§ **Aufgabe 1**: Welche Streifen wurden laut dem Forumsthread zum klappernden Bremszug am Oberrohr unter offene Seilzüge geklebt?

§ **Textauszug**:
# Bremszug "klappert"



## Hangtime (4. März 2013)

Hi Leute. Hab heute bei diesem bomben Wetter nun mal meine erst richtige Tour gemacht. Soweit so gut. Allerdings klappert die Bremsleitung von der HR Bremse am Oberrohr meines Teams... Gibt es da irgend eine Lösung das zu verhindern? (Bin ja sicher nicht der erste mit diesem Problem) Fals ihr da ne sinnvoll Lösung die nicht aus "festkleben" besteht, lasst es mich wissen. Bin für jeden Tip dankbar. Schon mal danke


----------



## potsdamradler (4. März 2013)

Kabelbinder sollten Abhilfe bringen. Eimal um die Leitung wickeln und dann straff um das Oberrohr, so verrutscht nix mehr!


----------



## MTB-News.de




----------



## Hangtime (5. März 2013)

mh okay... klingt einfach aber ist irgendwie keine wirklich elegante lösung...


----------



## potsdamradler (5. März 2013)

Hab mal jmd Moosgummistreifen am Oberrohr unter offene Seilzüge geklebt. Klappern war dann nicht mehr zu hören.


----------

[Gespeicherte Dateneinträge]
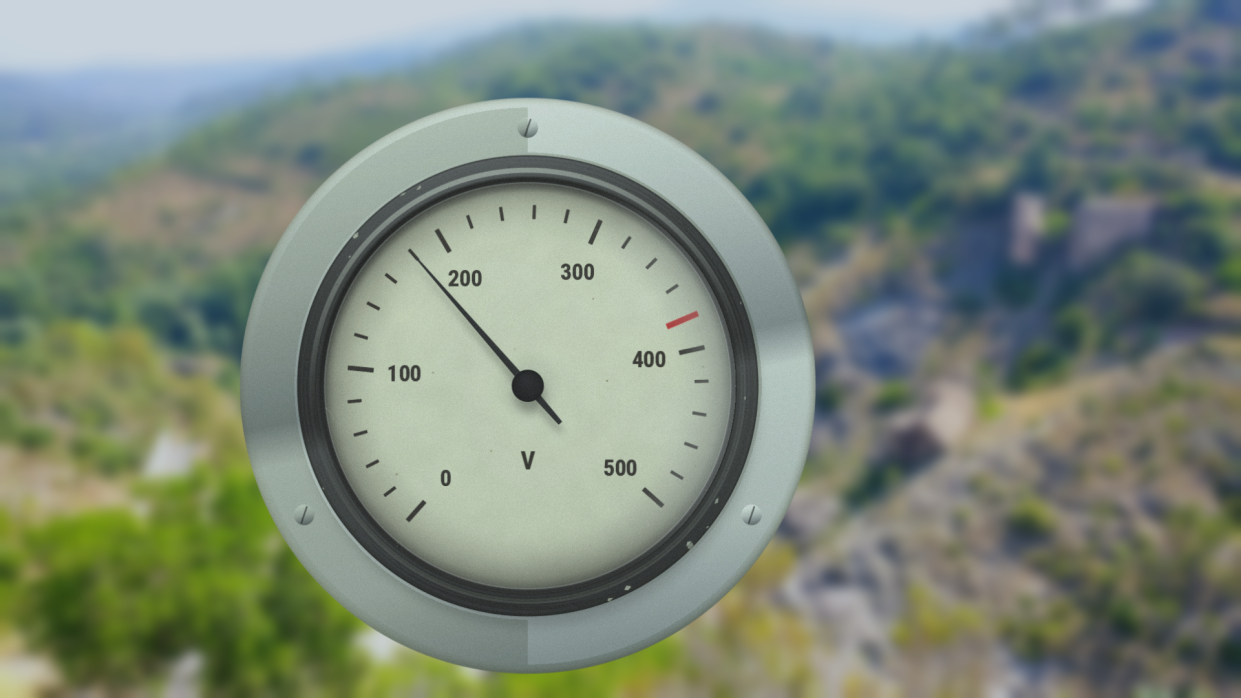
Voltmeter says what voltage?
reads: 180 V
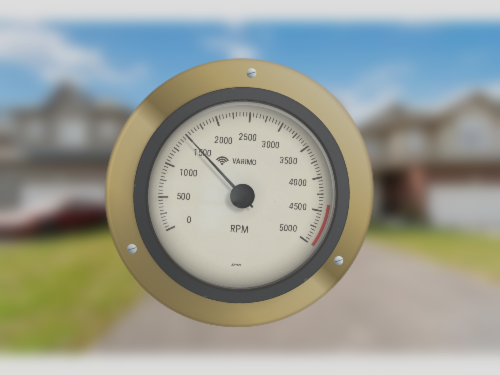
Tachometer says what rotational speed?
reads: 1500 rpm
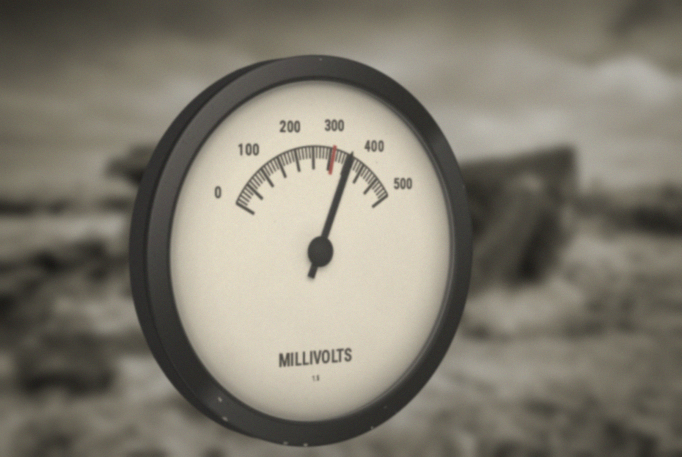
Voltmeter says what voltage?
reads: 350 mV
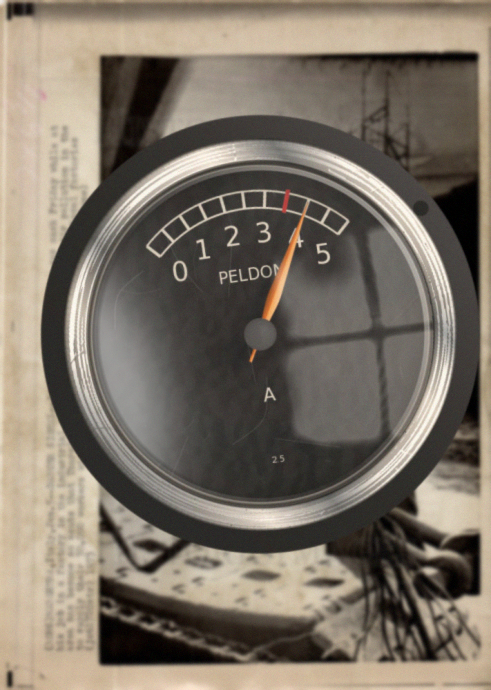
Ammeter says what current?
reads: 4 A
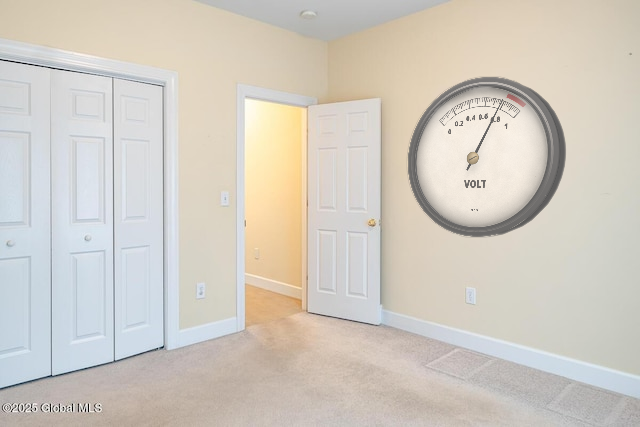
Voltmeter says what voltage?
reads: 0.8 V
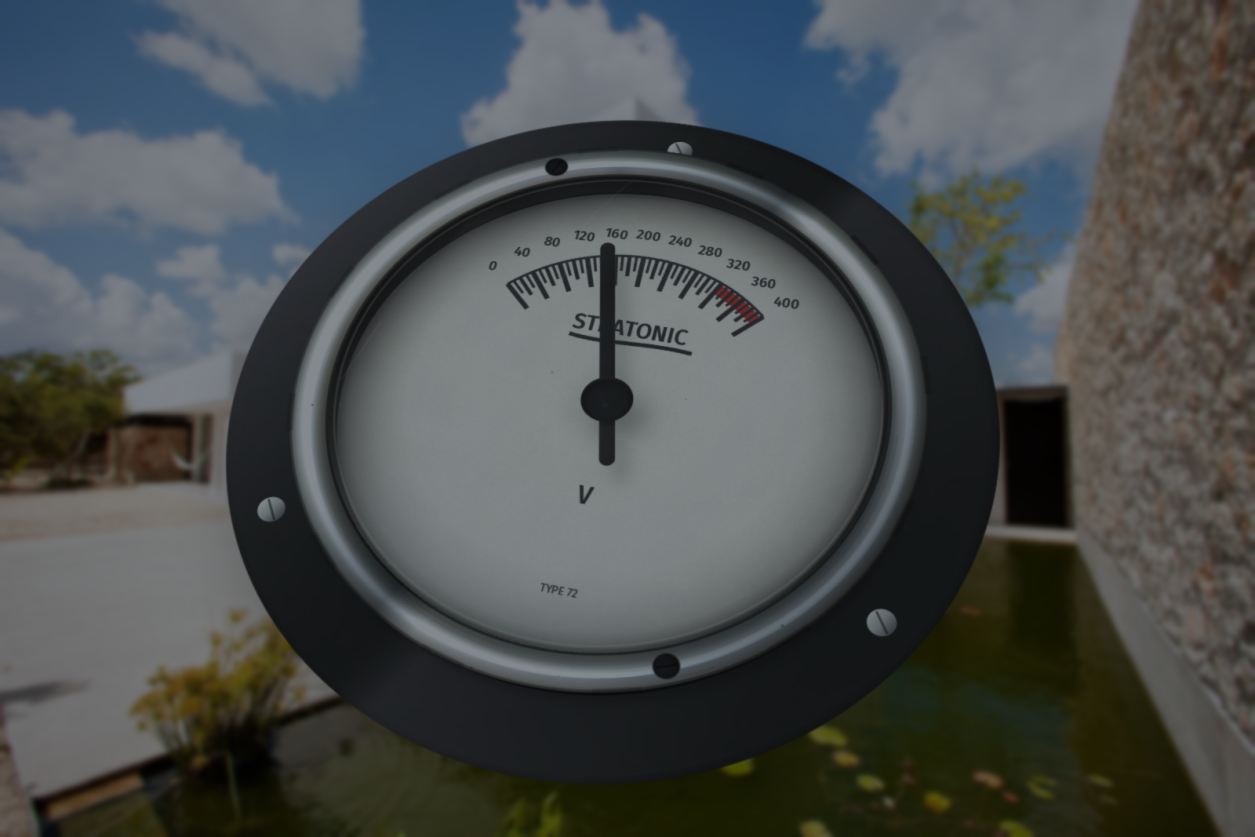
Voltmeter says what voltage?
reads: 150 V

...

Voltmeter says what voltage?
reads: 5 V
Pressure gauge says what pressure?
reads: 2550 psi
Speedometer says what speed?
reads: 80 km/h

§ **Aufgabe 2**: Ordne die Zeilen der Einträge von der Zeile mit "Ammeter says what current?" bis einschließlich der Zeile mit "reads: 150 V" als Markdown-Tabelle mit den Spalten „Nr“ und „Zeile“ an, wobei Leerzeilen entfallen. Die Bilder gehören nicht in die Tabelle.

§ **Lösung 1**: Moosgummistreifen.

§ **Lösung 2**:
| Nr | Zeile |
|---|---|
| 1 | Ammeter says what current? |
| 2 | reads: 4 A |
| 3 | Voltmeter says what voltage? |
| 4 | reads: 0.8 V |
| 5 | Voltmeter says what voltage? |
| 6 | reads: 150 V |